I thought about that this evening after spending a couple of hours at our raised bed garden, meeting other gardeners, sharing the bounty, and comparing notes. On our way home we stopped by one of our favourite beaches to watch the sun set and the moon rise. A sailboat silently glided past through moonlit waters, returning to the safety of the harbour. Home and hearth beckoned.

There are a lot of compassionate, right-living people in the world, and I have had the distinct pleasure of meeting many of them. Rather than greed and self-interest, what I have found in my experience is unfailing generosity and cooperation. It gives me a profound sense of safety knowing that so much love exists in this wild experiment we call humanity.

In 2008 - about 500 posts ago - Linda and I started Not Buying Anything as an antidote to the system that brought the world crappy jobs, widespread mental illness, ecocide, perpetual indebtedness, and The Great Depression II. We hoped that this blog would become a refuge for those seeking safety from the waves of discontent that are still growing.

Little did we know that our blog would become a refuge for us, and a place we go to in order to see how simplicity and cooperation are providing safety for others who have escaped the storm.

Pull into harbour. Enjoy the warmth of our shared hearth. Together we are going to do this thing.

June 1, 2012

Money Madness


I don't want to buy stuff because I don't want to participate in the whole money business. Money makes people do things in unskillful, unthoughtful ways.

Most of the time the colossal waste of money in the world is rather tragic. Funding for global militarism, for example.

Every once in a while the scurrying after the almighty buck is so insane that it becomes temporarily amusing before the full implications sink in.

A case in point is the Canadian copyright group that seeks to collect their fee every time you play one of your CDs for a group of people, like at a wedding.

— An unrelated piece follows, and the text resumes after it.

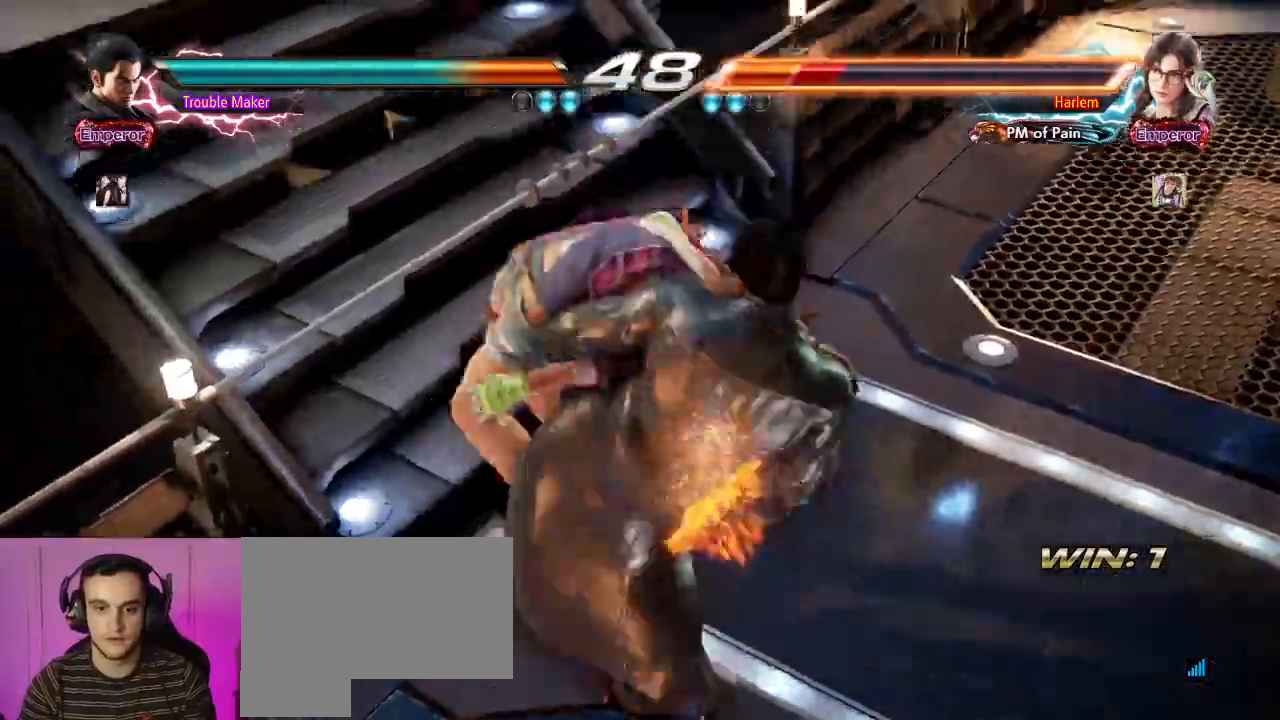
{"dt_ms": 500, "buttons": ["SQUARE"], "left_stick": "center", "events": [[50, "SQUARE", "down"], [150, "CROSS", "up"], [167, "SQUARE", "up"], [283, "CIRCLE", "down"], [400, "SQUARE", "down"], [467, "CIRCLE", "up"]]}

If you take a CD you own and play it at a birthday, you owe a fee. What's next? How about, any time you grab your guitar, hit the street for some summertime jamming, and gather a crowd, you owe a fee.

You owe the person that wrote the song, the artist that performed it, and the recording industry. If people dance, the fee is doubled.

I thought about the ridiculousness of this desperate money grab as Linda and I performed a few songs in our living room, and listened to music on the radio.

What if several of my neighbours could hear the music? Do we owe a copyright fee? If we perform a song really well and our neighbours end up dancing in their living rooms, do we owe double the fee?

How much for toe tapping, or head bobbing?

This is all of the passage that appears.